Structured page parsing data

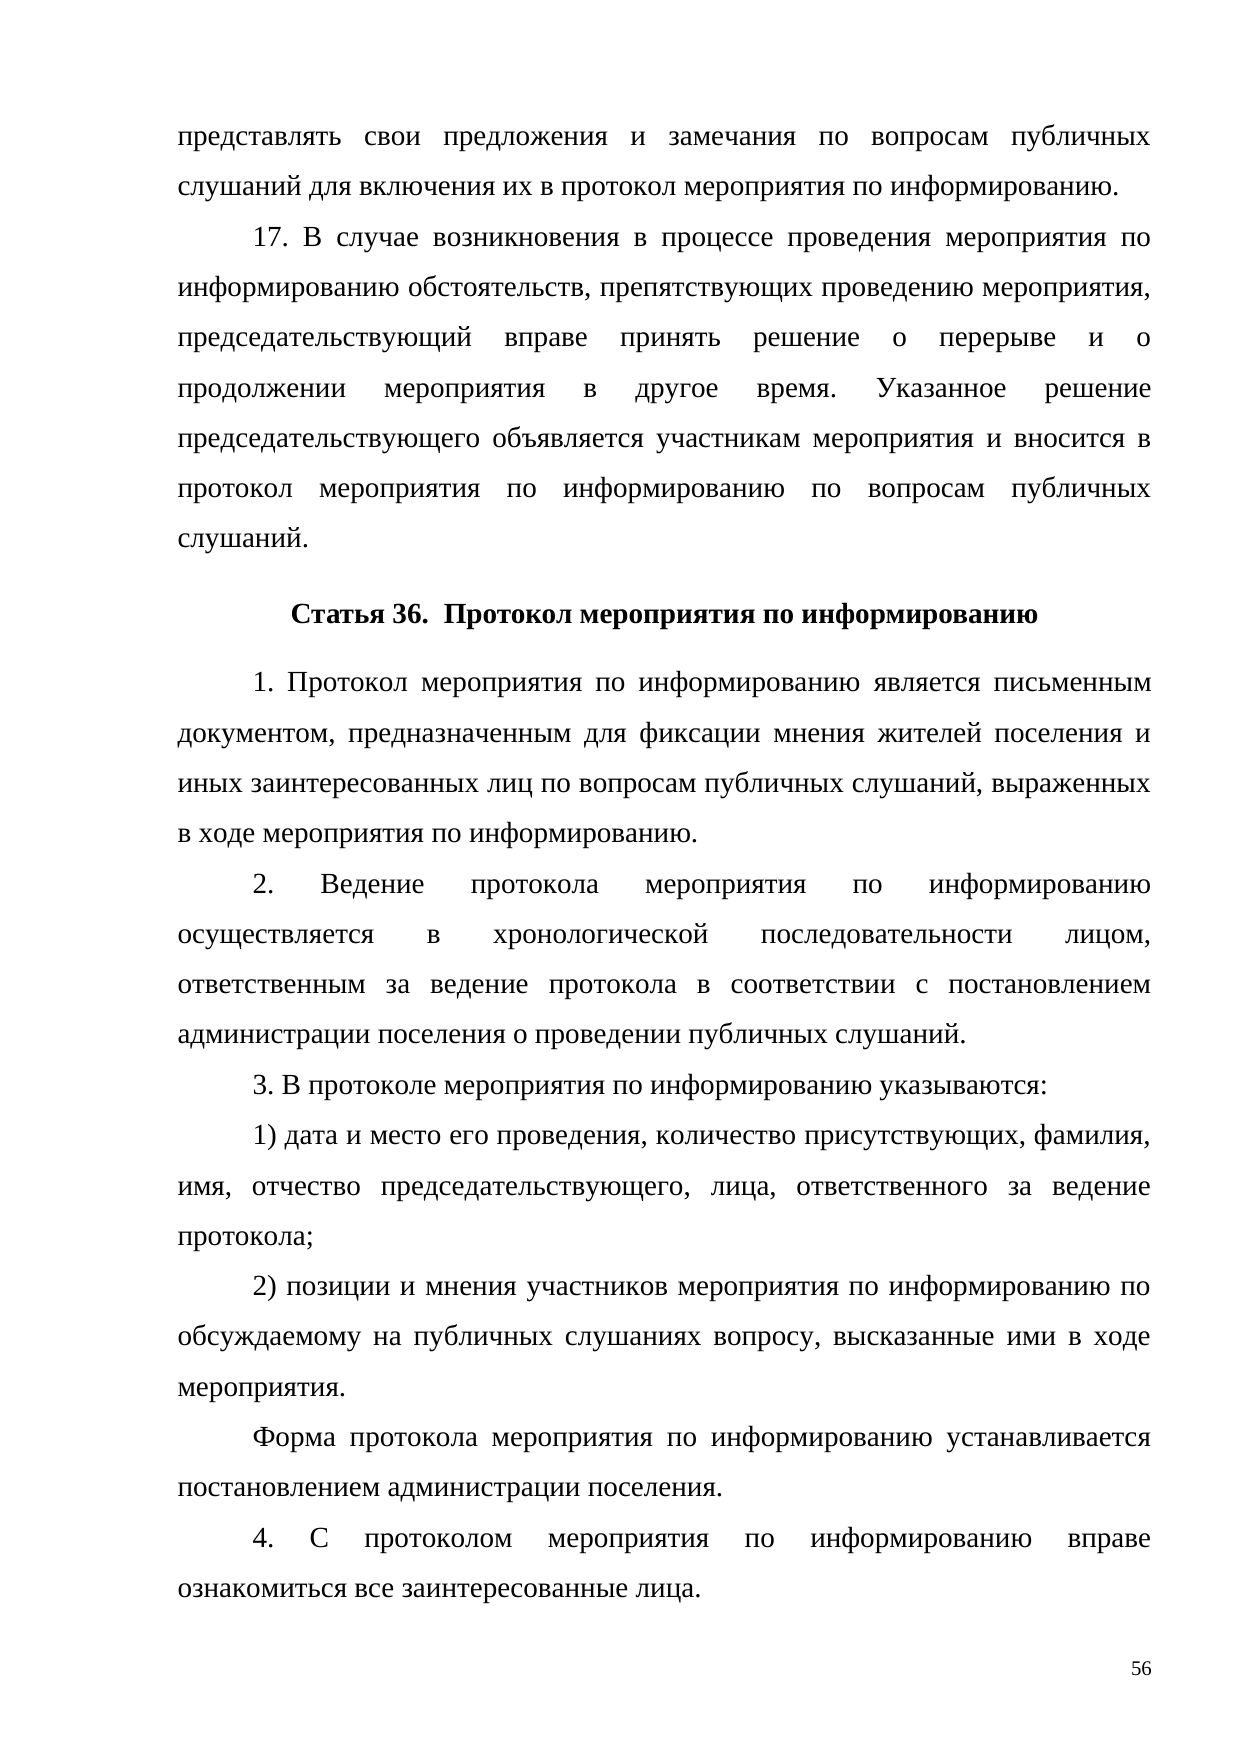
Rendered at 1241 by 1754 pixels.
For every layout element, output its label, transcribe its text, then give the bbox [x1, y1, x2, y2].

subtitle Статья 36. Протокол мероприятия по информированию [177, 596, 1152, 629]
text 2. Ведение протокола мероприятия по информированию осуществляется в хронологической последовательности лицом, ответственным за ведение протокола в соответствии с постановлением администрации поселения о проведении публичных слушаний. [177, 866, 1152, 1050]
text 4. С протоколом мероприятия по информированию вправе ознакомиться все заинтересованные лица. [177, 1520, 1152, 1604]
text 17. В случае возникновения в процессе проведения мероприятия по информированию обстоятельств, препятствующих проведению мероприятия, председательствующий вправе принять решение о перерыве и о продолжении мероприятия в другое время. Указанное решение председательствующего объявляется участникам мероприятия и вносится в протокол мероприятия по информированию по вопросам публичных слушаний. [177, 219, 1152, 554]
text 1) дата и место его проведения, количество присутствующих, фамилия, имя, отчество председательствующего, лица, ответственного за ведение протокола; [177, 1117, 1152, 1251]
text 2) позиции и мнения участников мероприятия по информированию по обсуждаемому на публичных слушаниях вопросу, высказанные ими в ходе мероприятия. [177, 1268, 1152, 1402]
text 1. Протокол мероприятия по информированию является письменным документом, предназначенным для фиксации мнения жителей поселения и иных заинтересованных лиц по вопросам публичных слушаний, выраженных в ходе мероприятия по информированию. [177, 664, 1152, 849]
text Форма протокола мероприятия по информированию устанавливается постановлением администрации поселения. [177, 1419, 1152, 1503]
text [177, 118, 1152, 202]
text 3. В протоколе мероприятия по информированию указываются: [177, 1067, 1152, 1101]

**Assignment**:
Show, from the records above, every line that includes "лица".

**Answer space**:
text 4. С протоколом мероприятия по информированию вправе ознакомиться все заинтересованные лица. [177, 1520, 1152, 1604]
text 1) дата и место его проведения, количество присутствующих, фамилия, имя, отчество председательствующего, лица, ответственного за ведение протокола; [177, 1117, 1152, 1251]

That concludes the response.